The grants will help a broad range of non-profit organizations to cover their core costs, and ensure that they can keep contributing to Vancouver’s vibrant and diverse cultural scene.
Grant recipient: Indian Summer Arts Society
One of the grant recipients is Indian Summer Arts Society who will receive $35,000 to sustain their distinctive arts and culture programming. In response to the COVID-19 Provincial Health Orders, the Indian Summer Arts Society pivoted their annual festival to be entirely virtual. The festival featured predominately IBPOC artists and reached audiences across six continents and 45 countries.“We are grateful to the City for continuing to prioritize arts organizations during this pandemic year, recognizing that the arts are as needed as ever to imagine, narrate, and build the world we want to grow — not back to what was, but to what we might become. We are heartened that the City continues to recognize the importance of People of Colour-led arts organizations to continue to centre and amplify voices of racialized artists, resourcing us to operate while project funding (and ticket sales) became so precarious. Annual Assistance keeps the lights on, paying the costs of unsexy things, like the equipment and people we need in order to function as an organization," said Laura June Albert, Grants and Community Initiatives Manager for the Indian Summer Arts Society.

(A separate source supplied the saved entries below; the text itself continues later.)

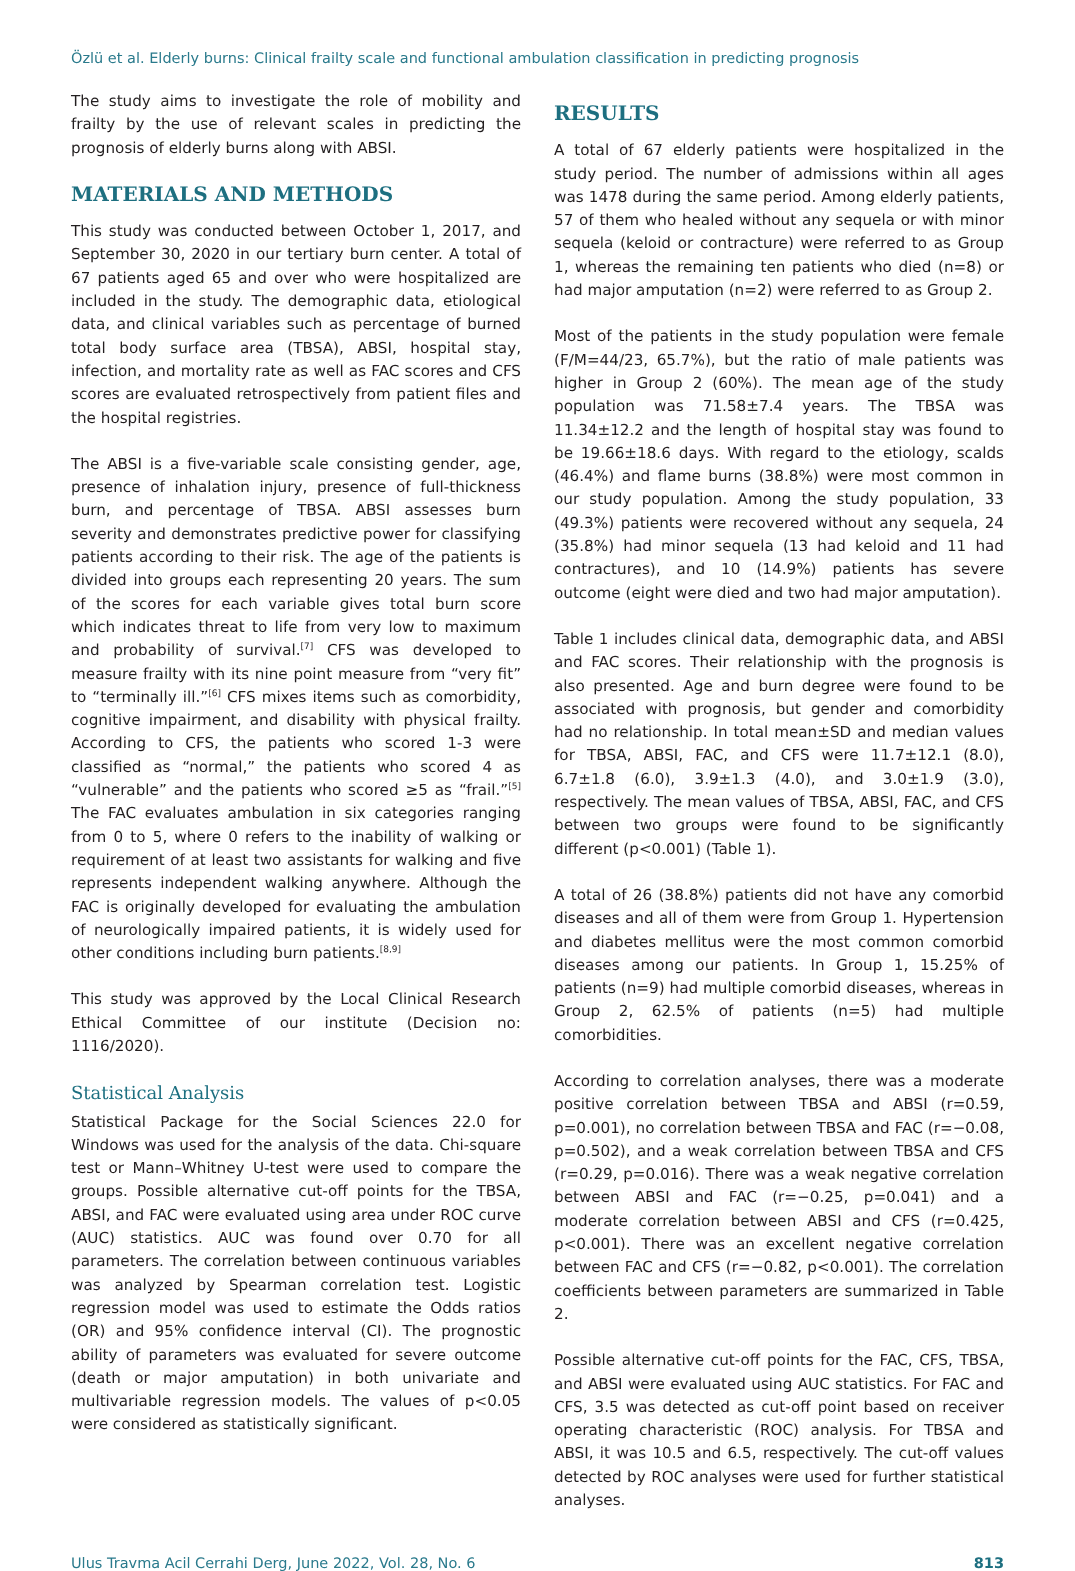Özlü et al. Elderly burns: Clinical frailty scale and functional ambulation classification in predicting prognosis
The study aims to investigate the role of mobility and frailty by the use of relevant scales in predicting the prognosis of elderly burns along with ABSI.
MATERIALS AND METHODS
This study was conducted between October 1, 2017, and September 30, 2020 in our tertiary burn center. A total of 67 patients aged 65 and over who were hospitalized are included in the study. The demographic data, etiological data, and clinical variables such as percentage of burned total body surface area (TBSA), ABSI, hospital stay, infection, and mortality rate as well as FAC scores and CFS scores are evaluated retrospectively from patient files and the hospital registries.
The ABSI is a five-variable scale consisting gender, age, presence of inhalation injury, presence of full-thickness burn, and percentage of TBSA. ABSI assesses burn severity and demonstrates predictive power for classifying patients according to their risk. The age of the patients is divided into groups each representing 20 years. The sum of the scores for each variable gives total burn score which indicates threat to life from very low to maximum and probability of survival.<sup>[7]</sup> CFS was developed to measure frailty with its nine point measure from “very fit” to “terminally ill.”<sup>[6]</sup> CFS mixes items such as comorbidity, cognitive impairment, and disability with physical frailty. According to CFS, the patients who scored 1-3 were classified as “normal,” the patients who scored 4 as “vulnerable” and the patients who scored ≥5 as “frail.”<sup>[5]</sup> The FAC evaluates ambulation in six categories ranging from 0 to 5, where 0 refers to the inability of walking or requirement of at least two assistants for walking and five represents independent walking anywhere. Although the FAC is originally developed for evaluating the ambulation of neurologically impaired patients, it is widely used for other conditions including burn patients.<sup>[8,9]</sup>
This study was approved by the Local Clinical Research Ethical Committee of our institute (Decision no: 1116/2020).
Statistical Analysis
Statistical Package for the Social Sciences 22.0 for Windows was used for the analysis of the data. Chi-square test or Mann–Whitney U-test were used to compare the groups. Possible alternative cut-off points for the TBSA, ABSI, and FAC were evaluated using area under ROC curve (AUC) statistics. AUC was found over 0.70 for all parameters. The correlation between continuous variables was analyzed by Spearman correlation test. Logistic regression model was used to estimate the Odds ratios (OR) and 95% confidence interval (CI). The prognostic ability of parameters was evaluated for severe outcome (death or major amputation) in both univariate and multivariable regression models. The values of p<0.05 were considered as statistically significant.
RESULTS
A total of 67 elderly patients were hospitalized in the study period. The number of admissions within all ages was 1478 during the same period. Among elderly patients, 57 of them who healed without any sequela or with minor sequela (keloid or contracture) were referred to as Group 1, whereas the remaining ten patients who died (n=8) or had major amputation (n=2) were referred to as Group 2.
Most of the patients in the study population were female (F/M=44/23, 65.7%), but the ratio of male patients was higher in Group 2 (60%). The mean age of the study population was 71.58±7.4 years. The TBSA was 11.34±12.2 and the length of hospital stay was found to be 19.66±18.6 days. With regard to the etiology, scalds (46.4%) and flame burns (38.8%) were most common in our study population. Among the study population, 33 (49.3%) patients were recovered without any sequela, 24 (35.8%) had minor sequela (13 had keloid and 11 had contractures), and 10 (14.9%) patients has severe outcome (eight were died and two had major amputation).
Table 1 includes clinical data, demographic data, and ABSI and FAC scores. Their relationship with the prognosis is also presented. Age and burn degree were found to be associated with prognosis, but gender and comorbidity had no relationship. In total mean±SD and median values for TBSA, ABSI, FAC, and CFS were 11.7±12.1 (8.0), 6.7±1.8 (6.0), 3.9±1.3 (4.0), and 3.0±1.9 (3.0), respectively. The mean values of TBSA, ABSI, FAC, and CFS between two groups were found to be significantly different (p<0.001) (Table 1).
A total of 26 (38.8%) patients did not have any comorbid diseases and all of them were from Group 1. Hypertension and diabetes mellitus were the most common comorbid diseases among our patients. In Group 1, 15.25% of patients (n=9) had multiple comorbid diseases, whereas in Group 2, 62.5% of patients (n=5) had multiple comorbidities.
According to correlation analyses, there was a moderate positive correlation between TBSA and ABSI (r=0.59, p=0.001), no correlation between TBSA and FAC (r=−0.08, p=0.502), and a weak correlation between TBSA and CFS (r=0.29, p=0.016). There was a weak negative correlation between ABSI and FAC (r=−0.25, p=0.041) and a moderate correlation between ABSI and CFS (r=0.425, p<0.001). There was an excellent negative correlation between FAC and CFS (r=−0.82, p<0.001). The correlation coefficients between parameters are summarized in Table 2.
Possible alternative cut-off points for the FAC, CFS, TBSA, and ABSI were evaluated using AUC statistics. For FAC and CFS, 3.5 was detected as cut-off point based on receiver operating characteristic (ROC) analysis. For TBSA and ABSI, it was 10.5 and 6.5, respectively. The cut-off values detected by ROC analyses were used for further statistical analyses.
Ulus Travma Acil Cerrahi Derg, June 2022, Vol. 28, No. 6 813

Grant recipient: Pacific Legal Education and Outreach Society
Pacific Legal Education and Outreach Society (PLEO) are set to receive $15,000 to continue to offer resources, workshops, and clinics for low-income artists throughout British Columbia and across Canada."Many arts organizations have been thrust into legal crises as a result of the pandemic and are seeking resources and advice they can afford. This money from the City will ensure we can continue to provide Vancouver's struggling arts and culture sector with free programs and resources they can use immediately, as we prepare to launch the country's first full service legal clinic for the arts," said Martha Rans, founder and Legal Director of PLEO, which operates Artists' Legal Outreach.

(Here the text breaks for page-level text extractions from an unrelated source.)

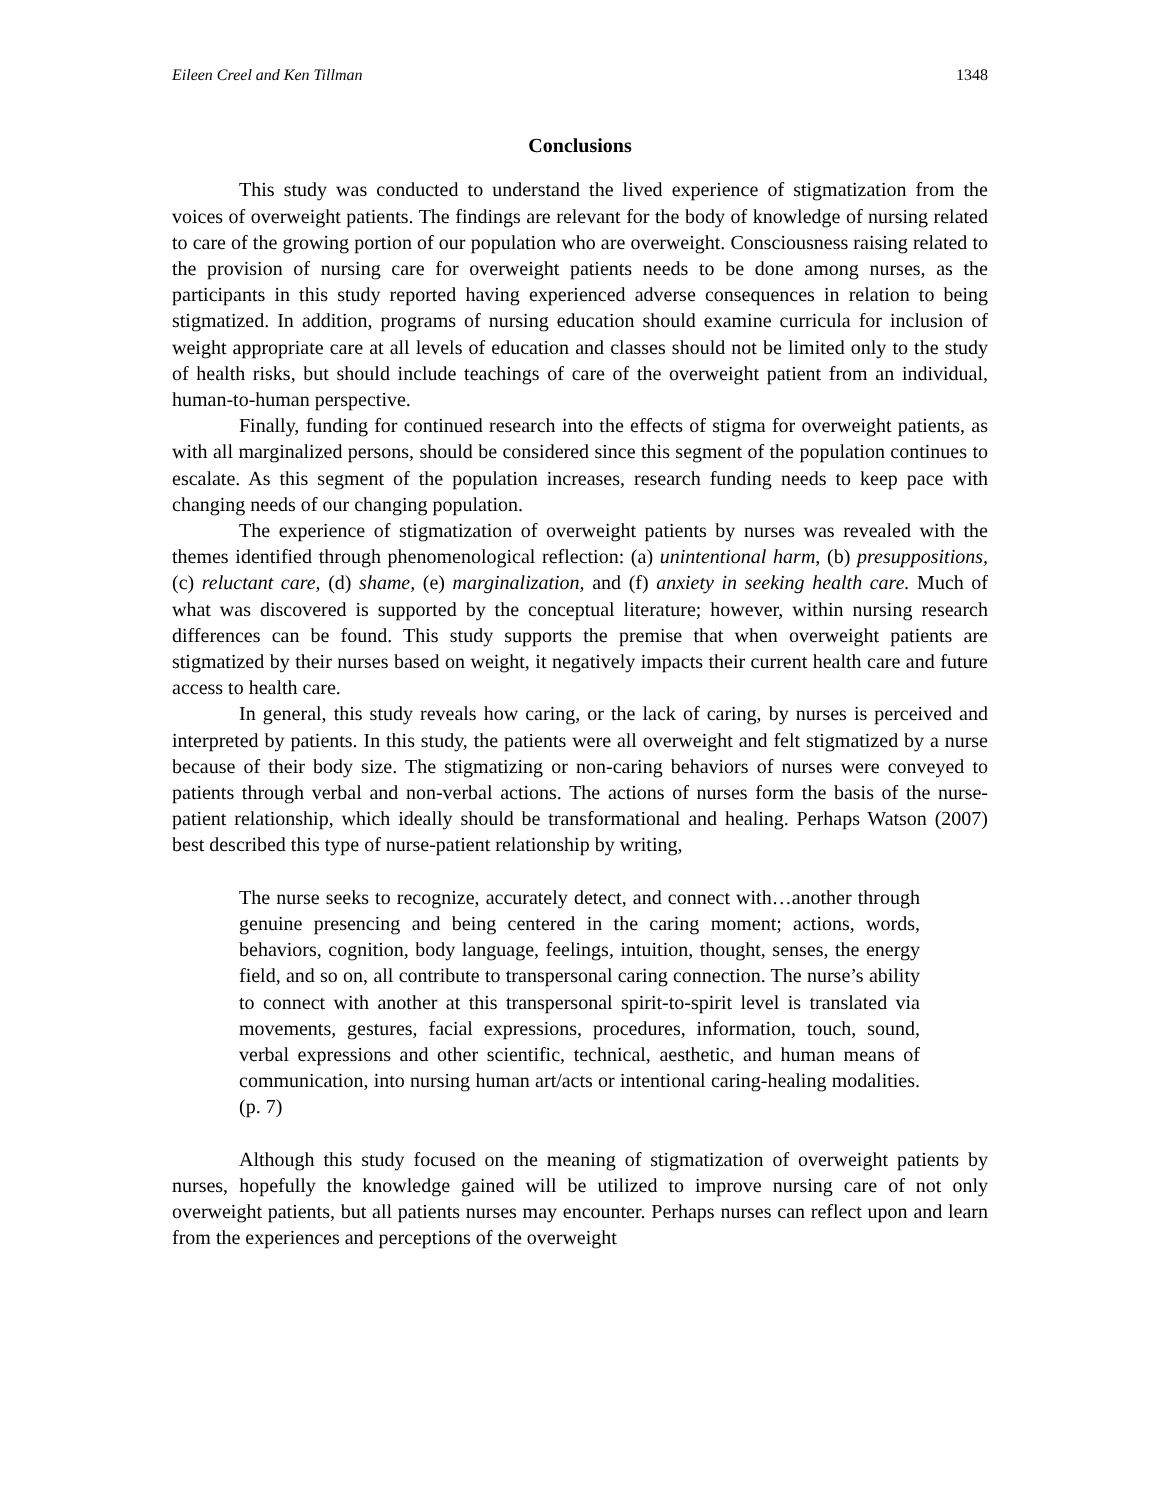Eileen Creel and Ken Tillman 1348
Conclusions
This study was conducted to understand the lived experience of stigmatization from the voices of overweight patients. The findings are relevant for the body of knowledge of nursing related to care of the growing portion of our population who are overweight. Consciousness raising related to the provision of nursing care for overweight patients needs to be done among nurses, as the participants in this study reported having experienced adverse consequences in relation to being stigmatized. In addition, programs of nursing education should examine curricula for inclusion of weight appropriate care at all levels of education and classes should not be limited only to the study of health risks, but should include teachings of care of the overweight patient from an individual, human-to-human perspective.
Finally, funding for continued research into the effects of stigma for overweight patients, as with all marginalized persons, should be considered since this segment of the population continues to escalate. As this segment of the population increases, research funding needs to keep pace with changing needs of our changing population.
The experience of stigmatization of overweight patients by nurses was revealed with the themes identified through phenomenological reflection: (a) unintentional harm, (b) presuppositions, (c) reluctant care, (d) shame, (e) marginalization, and (f) anxiety in seeking health care. Much of what was discovered is supported by the conceptual literature; however, within nursing research differences can be found. This study supports the premise that when overweight patients are stigmatized by their nurses based on weight, it negatively impacts their current health care and future access to health care.
In general, this study reveals how caring, or the lack of caring, by nurses is perceived and interpreted by patients. In this study, the patients were all overweight and felt stigmatized by a nurse because of their body size. The stigmatizing or non-caring behaviors of nurses were conveyed to patients through verbal and non-verbal actions. The actions of nurses form the basis of the nurse-patient relationship, which ideally should be transformational and healing. Perhaps Watson (2007) best described this type of nurse-patient relationship by writing,
The nurse seeks to recognize, accurately detect, and connect with…another through genuine presencing and being centered in the caring moment; actions, words, behaviors, cognition, body language, feelings, intuition, thought, senses, the energy field, and so on, all contribute to transpersonal caring connection. The nurse’s ability to connect with another at this transpersonal spirit-to-spirit level is translated via movements, gestures, facial expressions, procedures, information, touch, sound, verbal expressions and other scientific, technical, aesthetic, and human means of communication, into nursing human art/acts or intentional caring-healing modalities. (p. 7)
Although this study focused on the meaning of stigmatization of overweight patients by nurses, hopefully the knowledge gained will be utilized to improve nursing care of not only overweight patients, but all patients nurses may encounter. Perhaps nurses can reflect upon and learn from the experiences and perceptions of the overweight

Aligning with civic policy and strategic directions
These grants align with the City's key civic policy and strategic directions, such as Culture|Shift, the COVID-19 Economic and Business Recovery program, the Reconciliation framework, and Equity, Diversity, and Inclusion initiatives.The City has supported Vancouver-based, professional non-profit arts, cultural and creative organizations through cultural grants for more than 20 years.